> [WHAT TO DO]: In your copy, include every entry exactly as written but no pictures.

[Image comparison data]
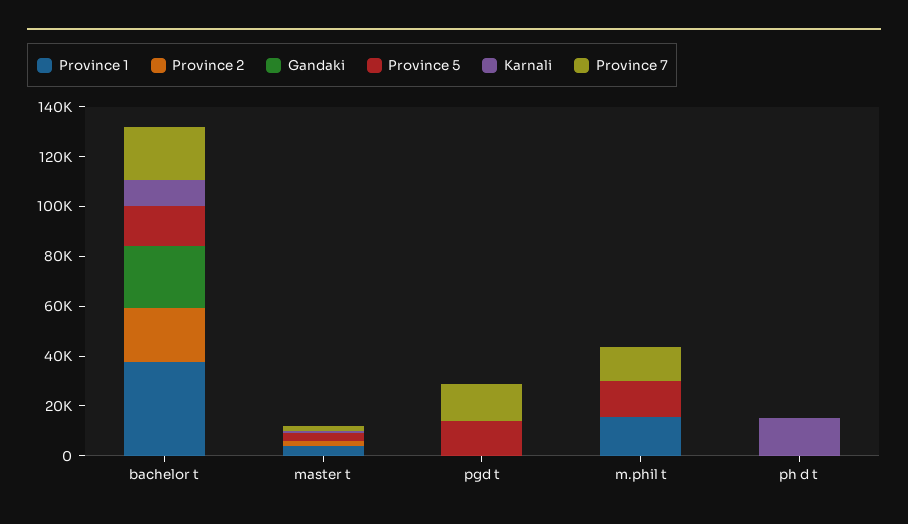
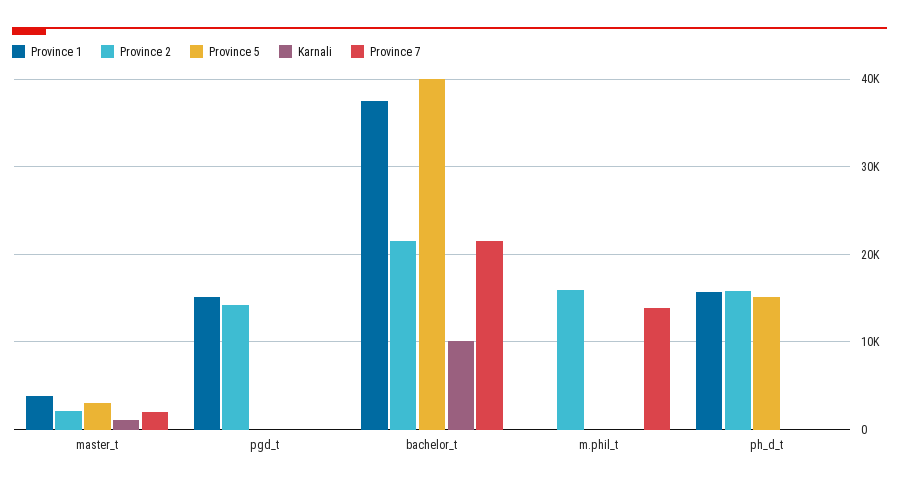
  {
    "Province 1": {
      "bachelor t": 38000,
      "master t": 4000,
-     "pgd t": 0,
+     "pgd t": 15000,
-     "m.phil t": 15000,
+     "m.phil t": 0,
-     "ph d t": 0
+     "ph d t": 16000
    },
    "Province 2": {
      "bachelor t": 22000,
      "master t": 2000,
-     "pgd t": 0,
+     "pgd t": 14000,
-     "m.phil t": 0,
+     "m.phil t": 16000,
-     "ph d t": 0
+     "ph d t": 16000
    },
-   "Gandaki": {
-     "bachelor t": 25000,
-     "master t": 0,
-     "pgd t": 0,
-     "m.phil t": 0,
-     "ph d t": 0
-   },
    "Province 5": {
-     "bachelor t": 15000,
+     "bachelor t": 40000,
      "master t": 3000,
-     "pgd t": 15000,
+     "pgd t": 0,
-     "m.phil t": 15000,
+     "m.phil t": 0,
-     "ph d t": 0
+     "ph d t": 15000
    },
    "Karnali": {
      "bachelor t": 10000,
      "master t": 1000,
      "pgd t": 0,
      "m.phil t": 0,
-     "ph d t": 15000
+     "ph d t": 0
    },
    "Province 7": {
      "bachelor t": 22000,
      "master t": 2000,
-     "pgd t": 15000,
+     "pgd t": 0,
      "m.phil t": 14000,
      "ph d t": 0
    }
  }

> [RESULT]:
  {
    "Province 1": {
      "bachelor t": 38000,
      "master t": 4000,
-     "pgd t": 0,
+     "pgd t": 15000,
-     "m.phil t": 15000,
+     "m.phil t": 0,
-     "ph d t": 0
+     "ph d t": 16000
    },
    "Province 2": {
      "bachelor t": 22000,
      "master t": 2000,
-     "pgd t": 0,
+     "pgd t": 14000,
-     "m.phil t": 0,
+     "m.phil t": 16000,
-     "ph d t": 0
+     "ph d t": 16000
    },
-   "Gandaki": {
-     "bachelor t": 25000,
-     "master t": 0,
-     "pgd t": 0,
-     "m.phil t": 0,
-     "ph d t": 0
-   },
    "Province 5": {
-     "bachelor t": 15000,
+     "bachelor t": 40000,
      "master t": 3000,
-     "pgd t": 15000,
+     "pgd t": 0,
-     "m.phil t": 15000,
+     "m.phil t": 0,
-     "ph d t": 0
+     "ph d t": 15000
    },
    "Karnali": {
      "bachelor t": 10000,
      "master t": 1000,
      "pgd t": 0,
      "m.phil t": 0,
-     "ph d t": 15000
+     "ph d t": 0
    },
    "Province 7": {
      "bachelor t": 22000,
      "master t": 2000,
-     "pgd t": 15000,
+     "pgd t": 0,
      "m.phil t": 14000,
      "ph d t": 0
    }
  }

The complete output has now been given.